The Wellcome Book Prize celebrates "exceptional works of fiction and non-fiction that engage with the topics of health and medicine and the many ways they touch our lives".
Chair of judges, author Val McDermid, said: “What these six challenging, diverse and enriching titles have in common is their insight into what it means to be human. Together they form a mosaic that illuminates our relationship with health and medicine. It spans our origins, our deaths and much that lies between, from activism to acts of human kindness.”

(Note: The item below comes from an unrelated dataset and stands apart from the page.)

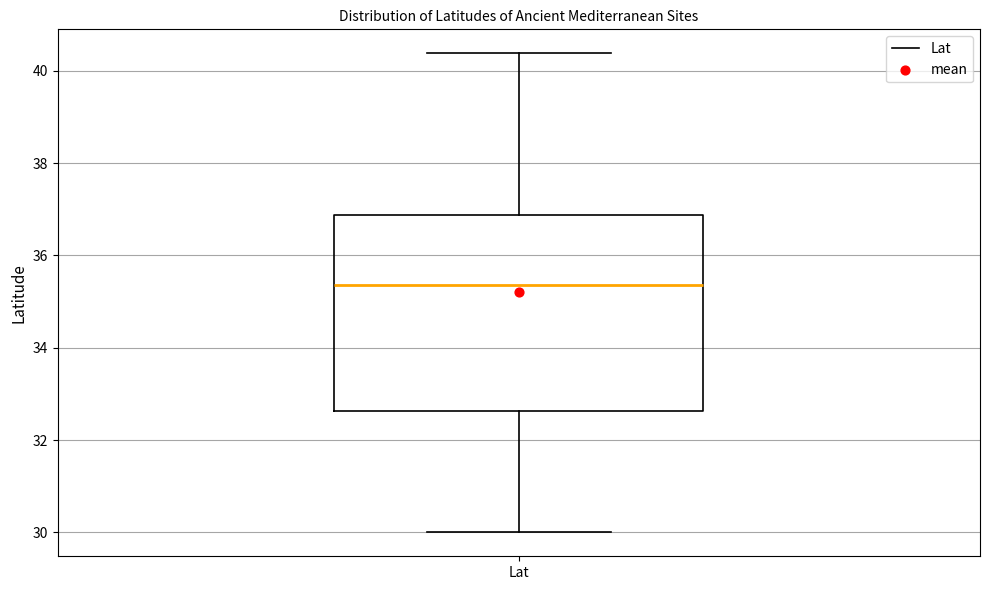

Where does the median line of the box for Lat sit on the y-axis? The values are not printed on the chart, so give them approximately, as read against the axis.

35.4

Kirty Topiwala, publisher at Wellcome Collection and Wellcome Book Prize manager, said: “With so many new books now being published in this area, the quality of this selection is necessarily high, and we are immensely proud of this year’s superb shortlist. Each of these books offers the reader something different, but they all capture the acute pleasures and pains of being human.”
The winner will be announced at an evening ceremony on Monday 24th April at Wellcome Collection.